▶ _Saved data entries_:
Start of Block
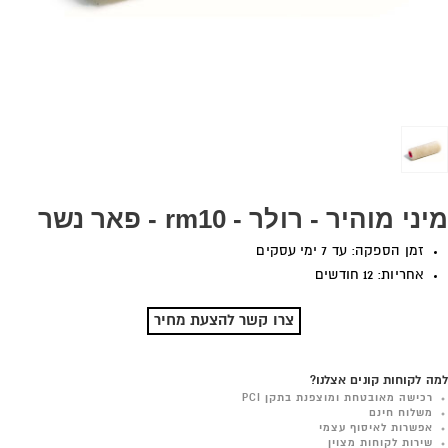
מיני מוהיר - רולר - rm10 - פאר נשר
זמן הספקה: עד 7 ימי עסקים
אחריות: 12 חודשים
צרו קשר להצעת מחיר
למה לקוחות קונים אצלנו?
רכישה מאובטחת ומוצפנת בתקן PCI
משלוח חינם
אפשרות לאיסוף עצמי
שירות לקוחות מצוין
End of Block
▶ _INSTRUCTIONS FOR THE TASK_: Repeat every record above exactly. The pictures do not belong in the copy.

▶ _SOLUTION FOR THIS PROBLEM_:
מיני מוהיר - רולר - rm10 - פאר נשר
זמן הספקה: עד 7 ימי עסקים
אחריות: 12 חודשים
צרו קשר להצעת מחיר
למה לקוחות קונים אצלנו?
רכישה מאובטחת ומוצפנת בתקן PCI
משלוח חינם
אפשרות לאיסוף עצמי
שירות לקוחות מצוין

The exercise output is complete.